» **Activity**
Throughout the entries below, report every line where "Patuh" is found.
*** Opening Entries supplied ***
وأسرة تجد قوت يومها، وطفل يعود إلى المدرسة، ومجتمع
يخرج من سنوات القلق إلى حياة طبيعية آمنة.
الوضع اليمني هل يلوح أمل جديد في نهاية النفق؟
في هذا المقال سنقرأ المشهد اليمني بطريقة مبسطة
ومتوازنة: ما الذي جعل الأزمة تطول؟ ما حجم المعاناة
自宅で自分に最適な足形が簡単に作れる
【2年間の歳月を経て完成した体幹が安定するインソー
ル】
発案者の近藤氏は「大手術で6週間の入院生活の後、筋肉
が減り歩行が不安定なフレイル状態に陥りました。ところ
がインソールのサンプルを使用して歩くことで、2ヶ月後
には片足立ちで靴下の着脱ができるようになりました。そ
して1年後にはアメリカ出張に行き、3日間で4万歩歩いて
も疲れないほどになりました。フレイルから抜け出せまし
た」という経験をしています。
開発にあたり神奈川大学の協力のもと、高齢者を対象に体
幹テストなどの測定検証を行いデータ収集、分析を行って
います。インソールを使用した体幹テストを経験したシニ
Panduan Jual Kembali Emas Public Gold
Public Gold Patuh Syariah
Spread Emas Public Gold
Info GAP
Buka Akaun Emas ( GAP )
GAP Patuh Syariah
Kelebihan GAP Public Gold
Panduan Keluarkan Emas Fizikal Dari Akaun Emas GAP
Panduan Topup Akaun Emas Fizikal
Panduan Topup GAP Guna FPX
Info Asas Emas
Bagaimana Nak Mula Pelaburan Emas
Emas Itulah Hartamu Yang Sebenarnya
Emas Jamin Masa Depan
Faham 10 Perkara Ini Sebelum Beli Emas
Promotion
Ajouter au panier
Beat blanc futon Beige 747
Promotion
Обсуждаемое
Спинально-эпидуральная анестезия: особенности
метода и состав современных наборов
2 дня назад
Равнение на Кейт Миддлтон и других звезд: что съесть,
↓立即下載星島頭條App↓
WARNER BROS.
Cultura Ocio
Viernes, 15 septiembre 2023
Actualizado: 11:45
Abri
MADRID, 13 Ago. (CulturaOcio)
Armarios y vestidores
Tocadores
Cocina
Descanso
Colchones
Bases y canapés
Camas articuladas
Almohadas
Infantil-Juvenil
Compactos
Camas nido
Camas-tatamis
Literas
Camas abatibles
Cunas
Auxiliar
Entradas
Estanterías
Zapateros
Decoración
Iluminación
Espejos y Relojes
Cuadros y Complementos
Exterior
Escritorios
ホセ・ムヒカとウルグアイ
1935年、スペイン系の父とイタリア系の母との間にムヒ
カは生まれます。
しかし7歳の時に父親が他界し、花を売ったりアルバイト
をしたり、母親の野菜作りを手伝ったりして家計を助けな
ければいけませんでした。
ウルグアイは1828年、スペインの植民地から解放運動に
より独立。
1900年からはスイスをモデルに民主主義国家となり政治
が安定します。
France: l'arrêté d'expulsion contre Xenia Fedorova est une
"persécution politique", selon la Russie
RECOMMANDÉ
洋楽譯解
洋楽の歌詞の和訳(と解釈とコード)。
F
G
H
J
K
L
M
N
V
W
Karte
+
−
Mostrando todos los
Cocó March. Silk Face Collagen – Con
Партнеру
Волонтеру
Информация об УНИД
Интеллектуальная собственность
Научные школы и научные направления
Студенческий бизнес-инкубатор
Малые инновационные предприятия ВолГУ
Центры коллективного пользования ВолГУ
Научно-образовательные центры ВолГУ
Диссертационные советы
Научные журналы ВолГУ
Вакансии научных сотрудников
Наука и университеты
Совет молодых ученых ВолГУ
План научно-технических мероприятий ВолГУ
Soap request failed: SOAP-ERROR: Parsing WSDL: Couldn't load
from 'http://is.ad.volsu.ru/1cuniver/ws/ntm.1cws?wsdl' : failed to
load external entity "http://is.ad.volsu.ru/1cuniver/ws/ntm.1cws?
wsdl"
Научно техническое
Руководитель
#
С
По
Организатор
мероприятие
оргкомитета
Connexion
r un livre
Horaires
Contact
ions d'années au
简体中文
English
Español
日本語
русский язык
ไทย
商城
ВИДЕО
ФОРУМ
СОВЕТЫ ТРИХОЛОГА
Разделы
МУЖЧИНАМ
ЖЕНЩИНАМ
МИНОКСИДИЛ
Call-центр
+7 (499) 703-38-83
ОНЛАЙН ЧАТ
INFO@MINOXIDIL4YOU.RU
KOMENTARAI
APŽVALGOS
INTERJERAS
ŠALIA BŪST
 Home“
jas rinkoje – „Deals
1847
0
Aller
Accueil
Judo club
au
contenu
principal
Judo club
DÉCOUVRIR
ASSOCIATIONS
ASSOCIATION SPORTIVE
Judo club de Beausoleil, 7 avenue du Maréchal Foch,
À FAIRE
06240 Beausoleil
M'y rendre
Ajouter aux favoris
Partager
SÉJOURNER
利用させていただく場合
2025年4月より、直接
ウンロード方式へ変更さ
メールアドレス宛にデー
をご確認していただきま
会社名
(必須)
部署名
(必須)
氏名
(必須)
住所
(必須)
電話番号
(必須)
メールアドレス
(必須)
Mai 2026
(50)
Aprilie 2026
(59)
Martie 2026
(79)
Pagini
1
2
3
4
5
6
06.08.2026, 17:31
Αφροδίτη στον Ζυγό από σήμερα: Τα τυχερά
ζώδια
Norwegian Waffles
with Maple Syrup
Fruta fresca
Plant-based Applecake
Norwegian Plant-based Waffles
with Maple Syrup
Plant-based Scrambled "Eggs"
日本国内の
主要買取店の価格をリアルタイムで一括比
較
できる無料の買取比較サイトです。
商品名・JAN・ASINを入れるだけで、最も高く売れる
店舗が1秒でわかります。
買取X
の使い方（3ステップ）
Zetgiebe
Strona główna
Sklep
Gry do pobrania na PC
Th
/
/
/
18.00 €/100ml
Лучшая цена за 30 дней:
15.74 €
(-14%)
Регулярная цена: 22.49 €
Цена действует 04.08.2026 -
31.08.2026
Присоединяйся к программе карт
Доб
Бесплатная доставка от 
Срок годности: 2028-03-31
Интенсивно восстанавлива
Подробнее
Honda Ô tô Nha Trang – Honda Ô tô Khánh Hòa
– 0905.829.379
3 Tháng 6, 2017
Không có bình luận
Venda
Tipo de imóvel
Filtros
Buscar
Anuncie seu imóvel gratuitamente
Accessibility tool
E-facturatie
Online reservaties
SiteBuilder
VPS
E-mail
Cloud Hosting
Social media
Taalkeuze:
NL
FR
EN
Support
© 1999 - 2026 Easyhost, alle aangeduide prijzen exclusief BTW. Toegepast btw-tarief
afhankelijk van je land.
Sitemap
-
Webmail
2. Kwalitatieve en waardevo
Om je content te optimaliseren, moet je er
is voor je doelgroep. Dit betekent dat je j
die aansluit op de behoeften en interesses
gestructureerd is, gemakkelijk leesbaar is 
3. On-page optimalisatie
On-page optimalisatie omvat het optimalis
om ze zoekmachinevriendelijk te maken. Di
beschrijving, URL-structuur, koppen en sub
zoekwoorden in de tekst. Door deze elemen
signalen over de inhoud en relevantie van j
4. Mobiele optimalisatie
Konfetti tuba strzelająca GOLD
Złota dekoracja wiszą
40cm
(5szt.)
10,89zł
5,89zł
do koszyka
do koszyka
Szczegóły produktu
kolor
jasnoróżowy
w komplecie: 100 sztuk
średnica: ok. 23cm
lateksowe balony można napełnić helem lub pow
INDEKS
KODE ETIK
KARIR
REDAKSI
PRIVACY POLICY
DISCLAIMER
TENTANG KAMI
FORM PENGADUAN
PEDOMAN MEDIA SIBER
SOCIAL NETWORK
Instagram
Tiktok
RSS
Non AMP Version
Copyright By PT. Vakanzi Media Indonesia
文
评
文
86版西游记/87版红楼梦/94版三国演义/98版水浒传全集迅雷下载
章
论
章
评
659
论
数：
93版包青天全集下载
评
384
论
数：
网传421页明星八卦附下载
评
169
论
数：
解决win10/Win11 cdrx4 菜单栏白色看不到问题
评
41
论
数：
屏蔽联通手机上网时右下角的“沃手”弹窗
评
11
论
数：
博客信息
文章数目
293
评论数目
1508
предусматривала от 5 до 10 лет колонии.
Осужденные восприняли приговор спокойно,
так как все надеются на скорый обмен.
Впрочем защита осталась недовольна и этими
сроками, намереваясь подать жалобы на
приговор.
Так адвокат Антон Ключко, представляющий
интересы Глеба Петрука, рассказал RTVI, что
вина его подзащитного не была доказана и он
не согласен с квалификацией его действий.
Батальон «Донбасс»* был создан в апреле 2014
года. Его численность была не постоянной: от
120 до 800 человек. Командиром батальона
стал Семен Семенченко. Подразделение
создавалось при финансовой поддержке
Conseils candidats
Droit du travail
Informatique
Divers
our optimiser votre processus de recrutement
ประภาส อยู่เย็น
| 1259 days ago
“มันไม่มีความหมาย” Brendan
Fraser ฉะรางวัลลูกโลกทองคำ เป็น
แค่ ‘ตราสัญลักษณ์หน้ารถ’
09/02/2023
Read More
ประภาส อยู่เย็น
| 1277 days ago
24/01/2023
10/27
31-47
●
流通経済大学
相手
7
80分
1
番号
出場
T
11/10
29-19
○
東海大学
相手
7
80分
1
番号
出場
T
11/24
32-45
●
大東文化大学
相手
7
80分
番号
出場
*** Closing Entries supplied ***
» **Answer to the problem**
Public Gold Patuh Syariah
GAP Patuh Syariah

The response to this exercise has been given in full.